I haven’t gone to the Linkwitz-Riley and others because they are a bit more complex to explain. But, the Linkwitz-Riley is a combination of butterworth filters and the Pro Multiband uses an 8th order Linkwitz-Riley where the crossover phase is 360 degrees or 0 phase cancellation. This is quite amazing as no matter how you adjust the bands, there wont be issues in the phase. This is also the reason why this plugin can’t be used in parallel compression. Yet, if you use the Avid Pro Multiband splitter, rest assured that the signals will sum to 0 phase at the split.

But we were talking LFE

Yes. Here, is where the filter I mentioned in the first post makes sense. If that filter is at a frequency that is at a fundamental note of the bass or kick etc, that will begin to cancel with the signal from the main speakers. The easiest way to circumvent that, and my go to weapon is the Pro Subharmonic from Avid. The logical reason is this:

  1. It generates waveforms based on the input signal.
  2. It gives you access to the gain of Half the input signals, eg at a range of 60 and 90 as shown in the figure, it gives control at 30 and 45 hz. This also means that it is somehow generating half waveforms, thereby constructing true harmonics that would make sense in the program.
  3. It cannot cancel with the main signal, as for signals to cancel, they need to be coherent. Since this is generating signals, there is no way the LFE will have exact signals as the main channels.

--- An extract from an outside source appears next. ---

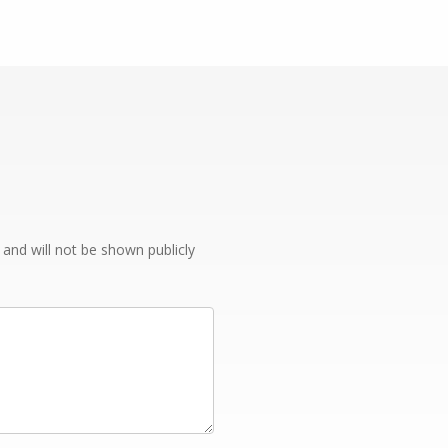
e and will not be shown publicly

There are others out there like the LoAir, Aphex Big bottom, and the hardware DBX 120A etc. For some reason, I like the way Pro Subharmonic works in the lower frequency region and also it works from Mono all the way to 7.1 and is AAX-DSP too. Understanding these things helped me with the way I started looking at filters and the LFE in a different light and also choosing what I had to send to the LFE and the very important question of IF I need to send at all. Not just that, remember, EQs are in a way filters too. So, they too have a similar way of working. But that’s probably for a different post. For now, let’s break it down with LFE!